TASAVVUR / TEKIRDAG THEOLOGY JOURNAL, cilt.6, sa.2, ss.611-655, 2020 (Hakemli Dergi)
İlahî vahyin son halkası olan Kur’ân, şirk, küfür, nifak ve zulmün her türlüsünden insanlığı kurtarmak için gönderilmiştir. Kur’ân, kendini yeni bir
medeniyyet tasavvuru olarak insanlığa takdim etmiştir. Bunun için kendisine
inananların, onu okuma, anlama ve hayatlarına taşımada rehber olmasını istemektedir. Müslümanlar, Kur’ân’ı sadece telaffuz ederek onun istediği bu
rehberliği tam anlamıyla yerine getirmiş olamazlar. Müslümanlar, hem ellerinde bulunan Kur’ân âyetlerinden ve hem de çevrelerinde yer alan ve her
gün yüz yüze kaldıkları kâinattaki âyetleri tefekkür etmek durumundadırlar.
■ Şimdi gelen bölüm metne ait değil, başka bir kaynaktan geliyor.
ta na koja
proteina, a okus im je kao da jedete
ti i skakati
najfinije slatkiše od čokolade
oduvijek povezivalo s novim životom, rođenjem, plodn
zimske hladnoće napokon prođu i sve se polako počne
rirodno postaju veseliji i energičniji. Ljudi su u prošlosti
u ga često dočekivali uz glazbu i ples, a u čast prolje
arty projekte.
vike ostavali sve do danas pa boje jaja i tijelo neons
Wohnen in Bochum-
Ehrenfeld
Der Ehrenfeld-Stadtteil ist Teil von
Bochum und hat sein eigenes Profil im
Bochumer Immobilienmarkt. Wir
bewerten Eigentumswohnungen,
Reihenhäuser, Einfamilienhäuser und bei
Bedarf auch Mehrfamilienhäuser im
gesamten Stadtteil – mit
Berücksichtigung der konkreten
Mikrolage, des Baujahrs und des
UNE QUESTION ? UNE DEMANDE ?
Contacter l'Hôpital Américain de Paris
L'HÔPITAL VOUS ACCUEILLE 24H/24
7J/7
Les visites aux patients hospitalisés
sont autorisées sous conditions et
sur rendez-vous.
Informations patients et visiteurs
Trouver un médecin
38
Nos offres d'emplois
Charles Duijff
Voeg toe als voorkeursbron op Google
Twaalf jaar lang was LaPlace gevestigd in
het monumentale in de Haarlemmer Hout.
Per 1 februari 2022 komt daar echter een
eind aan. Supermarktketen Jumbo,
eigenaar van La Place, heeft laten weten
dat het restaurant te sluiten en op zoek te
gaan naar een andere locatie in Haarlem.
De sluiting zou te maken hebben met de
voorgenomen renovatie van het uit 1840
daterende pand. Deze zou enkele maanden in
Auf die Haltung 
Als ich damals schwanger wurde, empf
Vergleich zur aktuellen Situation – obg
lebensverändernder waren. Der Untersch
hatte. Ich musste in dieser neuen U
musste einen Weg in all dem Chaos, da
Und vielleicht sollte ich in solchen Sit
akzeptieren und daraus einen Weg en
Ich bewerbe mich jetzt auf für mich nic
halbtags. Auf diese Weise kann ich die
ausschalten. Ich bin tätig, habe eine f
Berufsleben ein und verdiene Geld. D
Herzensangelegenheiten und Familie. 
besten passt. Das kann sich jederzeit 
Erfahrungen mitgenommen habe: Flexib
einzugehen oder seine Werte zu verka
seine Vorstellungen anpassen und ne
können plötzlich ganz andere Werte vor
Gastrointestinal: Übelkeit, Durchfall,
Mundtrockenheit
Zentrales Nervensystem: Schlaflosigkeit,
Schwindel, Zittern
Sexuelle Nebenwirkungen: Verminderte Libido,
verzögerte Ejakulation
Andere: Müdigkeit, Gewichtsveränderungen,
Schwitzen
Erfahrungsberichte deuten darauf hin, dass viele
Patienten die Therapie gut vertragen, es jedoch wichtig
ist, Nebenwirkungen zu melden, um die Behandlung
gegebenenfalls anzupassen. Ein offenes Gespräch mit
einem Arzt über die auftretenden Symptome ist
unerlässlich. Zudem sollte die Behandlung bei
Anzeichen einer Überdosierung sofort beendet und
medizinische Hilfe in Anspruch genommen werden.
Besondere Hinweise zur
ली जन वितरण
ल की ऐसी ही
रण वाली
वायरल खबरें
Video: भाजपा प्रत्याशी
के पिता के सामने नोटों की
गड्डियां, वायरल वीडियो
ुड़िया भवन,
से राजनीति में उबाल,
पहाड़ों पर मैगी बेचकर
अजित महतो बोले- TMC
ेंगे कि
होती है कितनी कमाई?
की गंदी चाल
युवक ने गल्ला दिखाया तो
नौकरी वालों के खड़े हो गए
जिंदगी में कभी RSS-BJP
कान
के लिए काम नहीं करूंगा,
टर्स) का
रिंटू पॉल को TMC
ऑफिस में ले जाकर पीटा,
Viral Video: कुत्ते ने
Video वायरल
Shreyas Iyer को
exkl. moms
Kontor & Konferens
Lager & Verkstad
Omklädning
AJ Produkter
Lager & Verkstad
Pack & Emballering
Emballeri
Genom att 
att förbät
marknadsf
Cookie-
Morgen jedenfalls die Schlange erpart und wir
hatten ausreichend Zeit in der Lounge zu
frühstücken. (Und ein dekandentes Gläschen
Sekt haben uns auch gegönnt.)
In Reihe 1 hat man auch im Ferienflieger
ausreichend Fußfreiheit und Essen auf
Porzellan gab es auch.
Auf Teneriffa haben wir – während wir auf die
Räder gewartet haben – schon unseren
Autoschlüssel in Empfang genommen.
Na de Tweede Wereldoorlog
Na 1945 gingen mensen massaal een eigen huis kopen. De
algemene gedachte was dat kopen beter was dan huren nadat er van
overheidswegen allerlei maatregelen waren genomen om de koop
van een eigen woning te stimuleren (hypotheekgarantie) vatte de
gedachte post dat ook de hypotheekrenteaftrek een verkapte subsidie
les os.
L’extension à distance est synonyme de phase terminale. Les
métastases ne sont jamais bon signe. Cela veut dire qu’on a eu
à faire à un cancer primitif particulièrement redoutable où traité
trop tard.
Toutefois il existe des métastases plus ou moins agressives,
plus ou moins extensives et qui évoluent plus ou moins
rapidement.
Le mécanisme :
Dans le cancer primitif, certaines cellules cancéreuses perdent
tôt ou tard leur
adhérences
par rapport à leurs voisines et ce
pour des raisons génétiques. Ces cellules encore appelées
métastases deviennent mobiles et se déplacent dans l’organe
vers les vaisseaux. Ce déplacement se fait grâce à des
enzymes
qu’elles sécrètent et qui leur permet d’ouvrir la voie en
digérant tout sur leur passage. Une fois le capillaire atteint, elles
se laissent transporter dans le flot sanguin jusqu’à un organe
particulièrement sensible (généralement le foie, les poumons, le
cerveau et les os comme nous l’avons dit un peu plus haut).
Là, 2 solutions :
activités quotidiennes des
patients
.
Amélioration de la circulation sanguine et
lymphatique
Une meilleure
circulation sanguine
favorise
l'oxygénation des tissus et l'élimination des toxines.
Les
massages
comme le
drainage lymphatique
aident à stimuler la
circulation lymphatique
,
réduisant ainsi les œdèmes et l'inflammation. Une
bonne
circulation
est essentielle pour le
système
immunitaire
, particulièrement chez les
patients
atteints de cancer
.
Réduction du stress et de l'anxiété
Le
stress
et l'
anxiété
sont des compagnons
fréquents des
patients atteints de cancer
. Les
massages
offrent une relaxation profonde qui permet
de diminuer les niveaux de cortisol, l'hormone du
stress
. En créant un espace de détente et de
Hiç kuşkusuz bugünkü Kur’ân eğitimi yöntemiyle, Kur’ân’ın istediği medeniyet seviyesini ve mü’min kişilikleri oluşturmamız pek mümkün görünmemektedir. Bu makalede Kur’ân’la olan ilişkilerimizin nasıl olması gerektiği ve
toplumsal anlamda değişim ve dönüşümün esasları belirlenmeye çalışılmıştır.